__About this exercise__:
Return the following rows unchanged, omitting the pictures.

================================

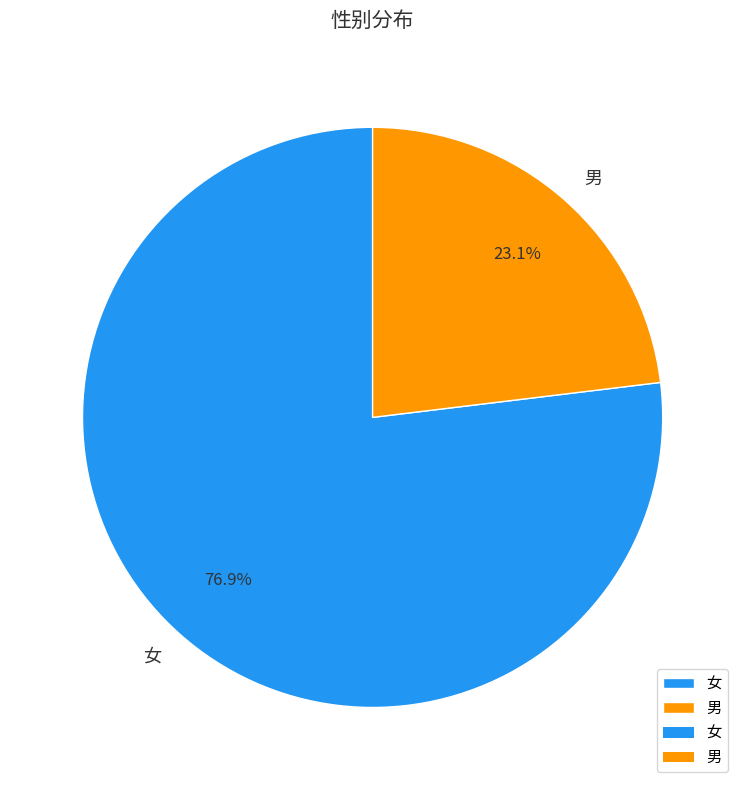

To the nearest percent, what is the average slice percentage?

50%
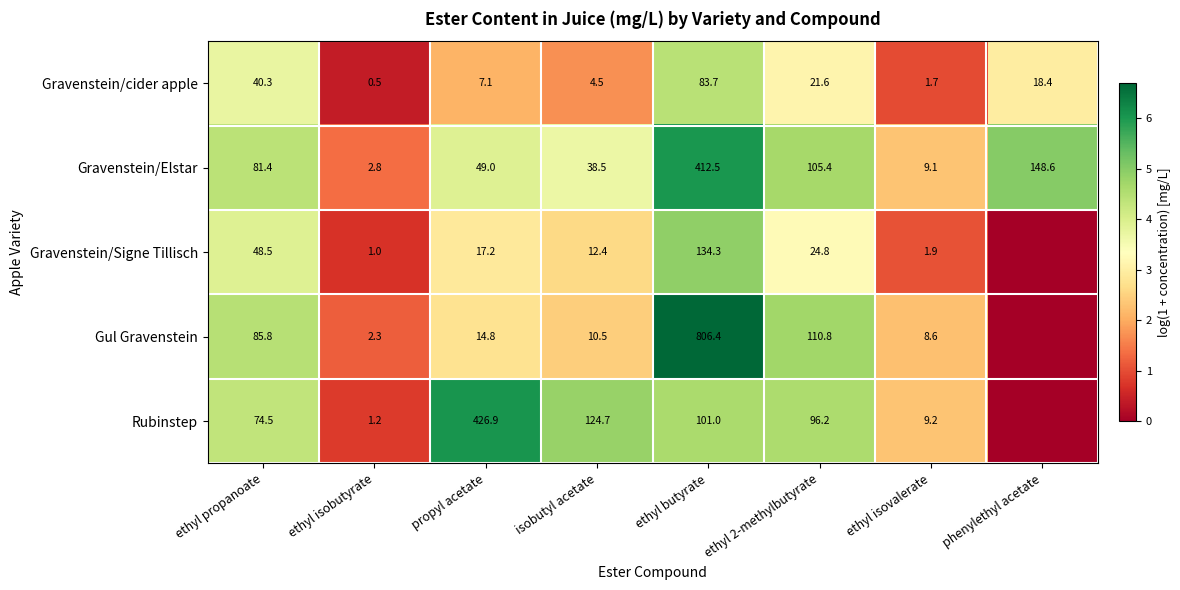

What value does the Gravenstein/cider apple series have at ethyl butyrate?

83.7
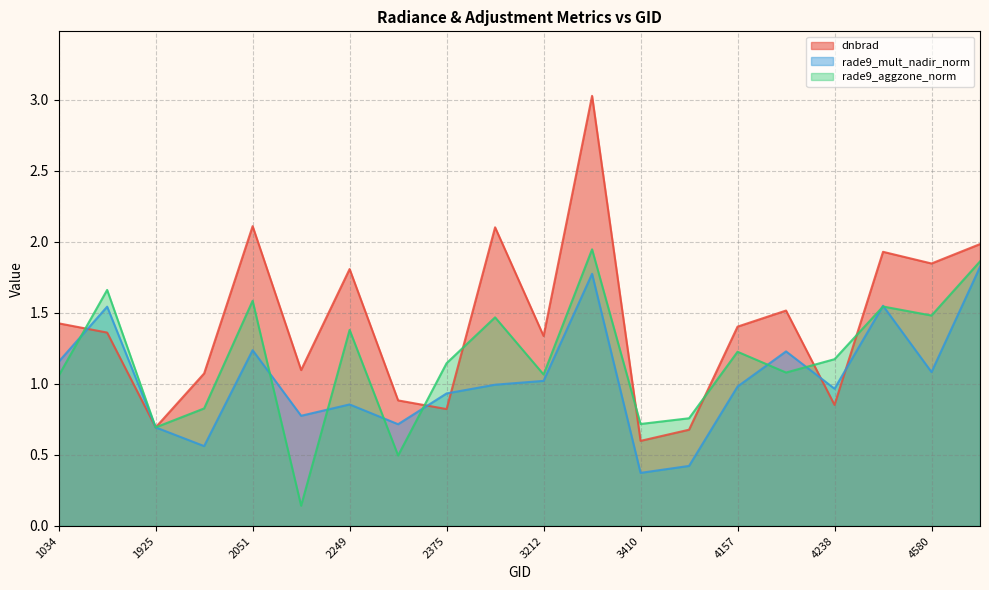

What is the sum of the dnbrad values at 4058 and 3212?

2.0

================================

__Result of the task__:
To the nearest percent, what is the average slice percentage?

50%

What value does the Gravenstein/cider apple series have at ethyl butyrate?

83.7

What is the sum of the dnbrad values at 4058 and 3212?

2.0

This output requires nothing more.